Type: Technical task
Affects Version/s: None
Fix Version/s: Lustre 2.8.0
When one MDT restarts after a crash, it will process all of the records in its local update llog. It will batch up all of the updates with the same ur_master_index, ur_batchid and sends them in an OUT_UPDATE RPC to each of the remote targets that were part of the operation. At the mean time, all other MDTs will be notified, and they will also check their own local update log, and all of the related records will be sent to the failover MDT.
The MDT who receives the updates from other MDT, will check whether the corresponding updates are already recorded in their local update llog.
If the update was already committed, then the MDT will reply with an arbitrary pb_transno < pb_last_committed.
If the updates do not exist in the update llog, they will compare the master transno in the update record with the transno in the last_rcvd, if the transno in update record is smaller than the one in the last_rcvd, it means the master already sent the update to this MDT, and the update is already being exected and committed, and the update log has been deleted, so it will also return an arbitrary smaller transno as above.
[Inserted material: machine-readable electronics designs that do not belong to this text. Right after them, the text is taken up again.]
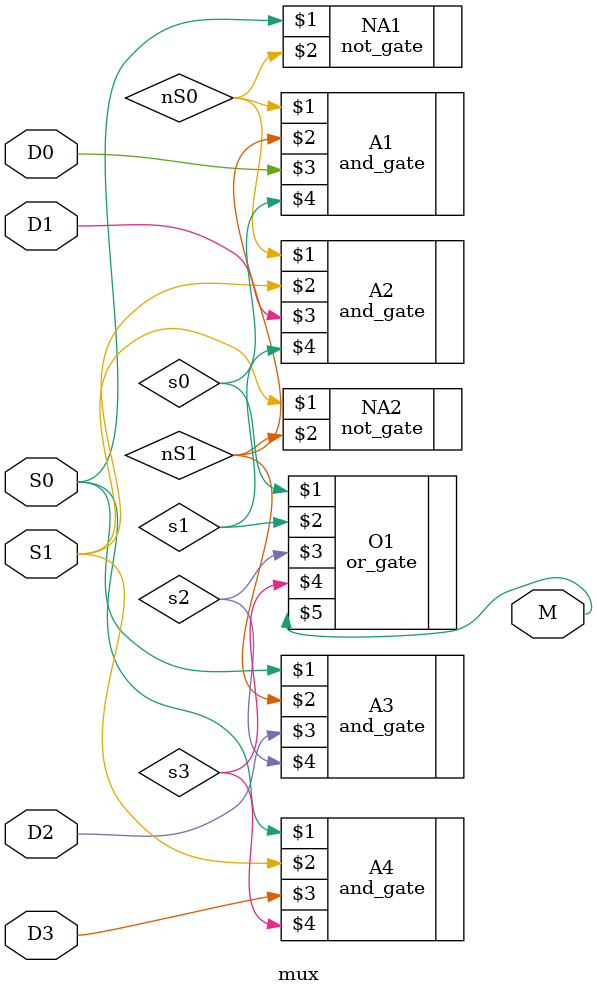
<source format=v>
`timescale 1ns / 1ps


module mux(
    input D0,D1,D2,D3,S0,S1,
    output M
    );
    wire s0,s1,s2,s3,nS0,nS1;
    not_gate NA1(S0,nS0);
    not_gate NA2(S1,nS1);
    and_gate A1(nS0,nS1,D0,s0);
    and_gate A2(nS0,S1,D1,s1);
    and_gate A3(S0,nS1,D2,s2);
    and_gate A4(S0,S1,D3,s3);
    or_gate O1(s0,s1,s2,s3,M);
endmodule

</source>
If the transno in the update record is larger, it will replay the update with a new transno.
In all of cases, the MDT will reply to the sender with the transno.
If the sender is the recovering MDT, which is the master for this operation, it will build the in-memory operation state to track the remote updates, and when all of the remote updates have committed, it can cancel the local update record.
Then client will send replay/resend request to the failover MDT,
The master MDT will check whether the request exists in the update log by the request xid.
If it does not exist, it will compare the request transno with its own transno, only replay the request if its transno is bigger than the last transno(lcd_last_transno) of this MDT.
If it does exist, it means the recovery between MDTs already handle this case. So it will return an arbitrary smaller transno, then client can remove the request from the replay list.
If there are any failures during the above 2 steps, lfsck daemon will be triggered to fix the filesystem.
For more details, please refer to the HLD for DNE phase II.